#### YOUR ASSIGNMENT
Nothing but a number should be returned: the count of lines in the records that contain "right".

#### INFORMATION SUPPLIED

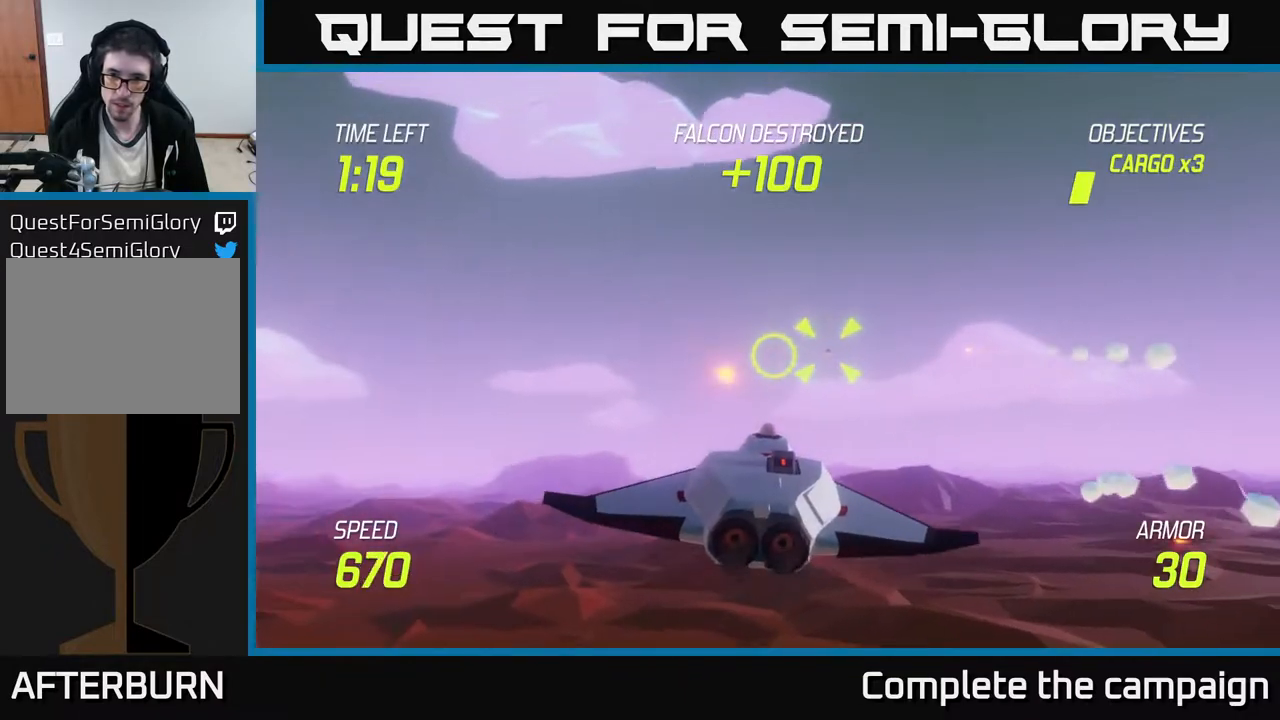
{"buttons": [], "left_stick": "up-right", "events": [[83, "left_stick", "down-right"], [283, "left_stick", "up-right"]]}
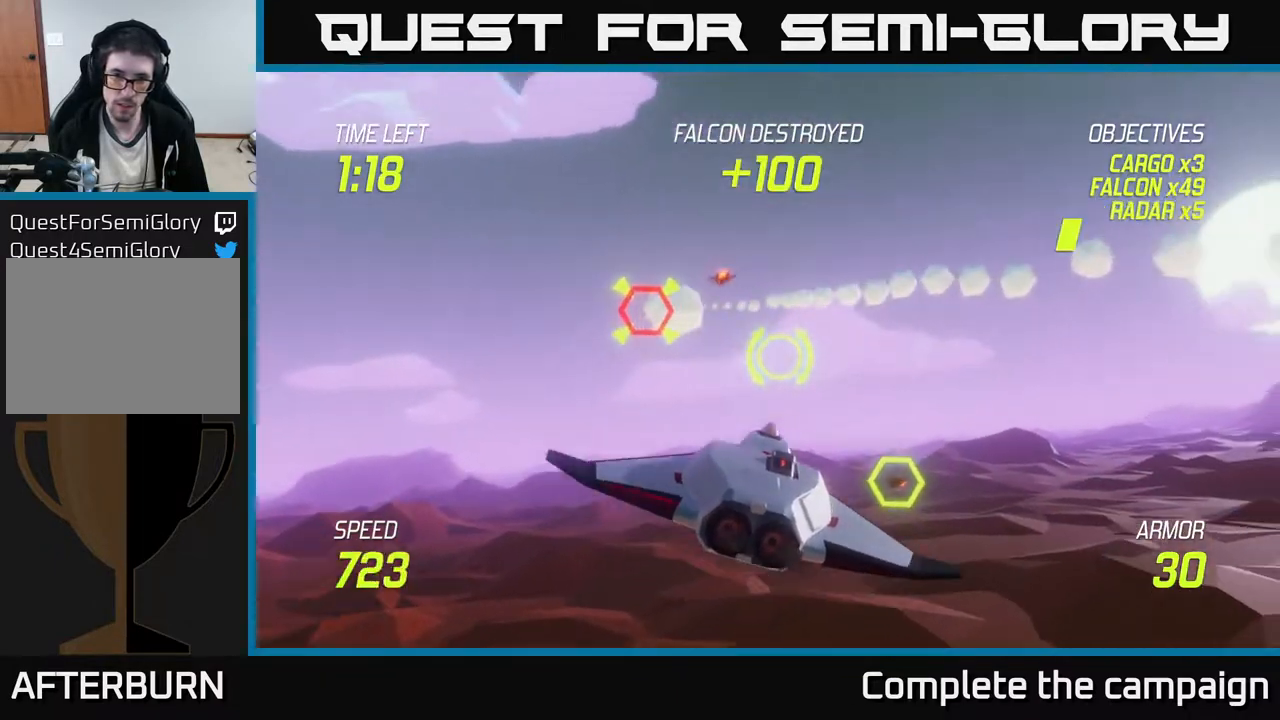
{"buttons": [], "left_stick": "down", "events": [[17, "left_stick", "up-left"], [117, "left_stick", "down-left"], [300, "left_stick", "down"]]}
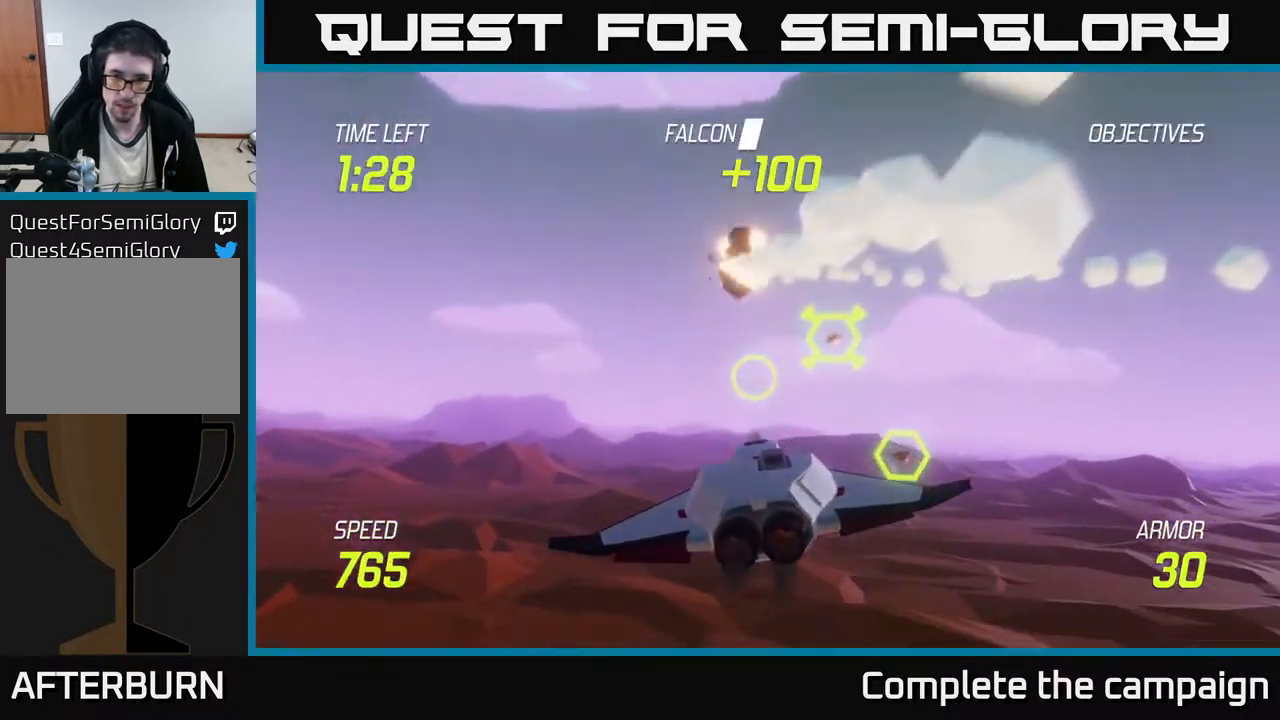
{"buttons": [], "left_stick": "center", "events": [[33, "R2", "down"], [83, "left_stick", "left"], [117, "R2", "up"], [167, "left_stick", "up-right"], [383, "left_stick", "center"]]}
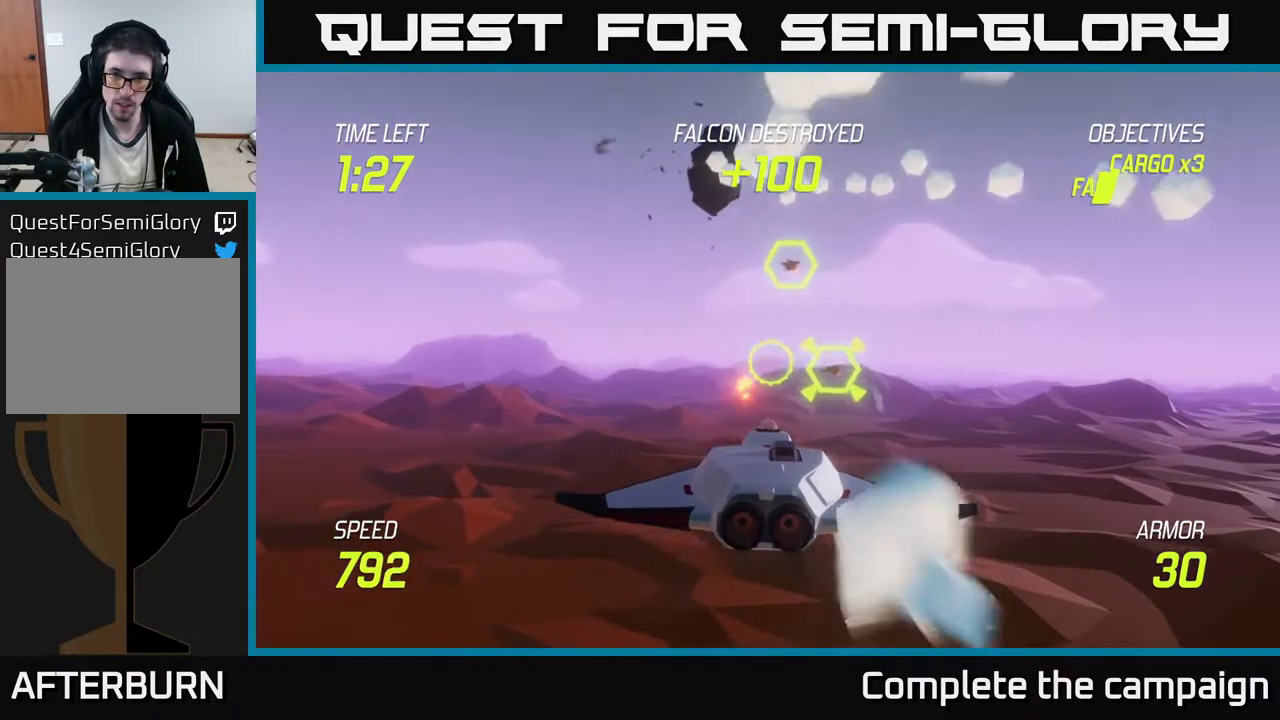
{"buttons": [], "left_stick": "up-right", "events": [[33, "left_stick", "up-left"], [117, "R2", "down"], [233, "R2", "up"], [467, "left_stick", "up-right"]]}
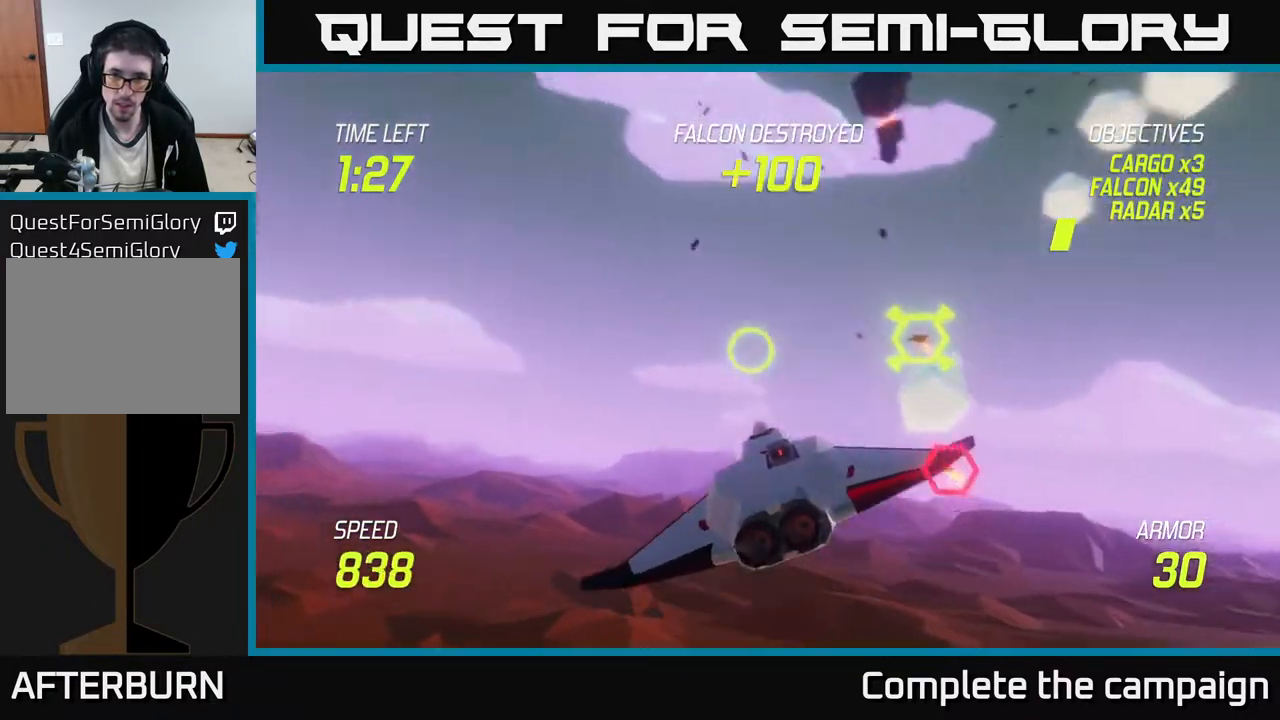
{"buttons": [], "left_stick": "right", "events": [[117, "R2", "down"], [117, "left_stick", "down-left"], [233, "R2", "up"], [417, "left_stick", "center"], [483, "left_stick", "right"]]}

#### RESPONSE TO THE TASK
4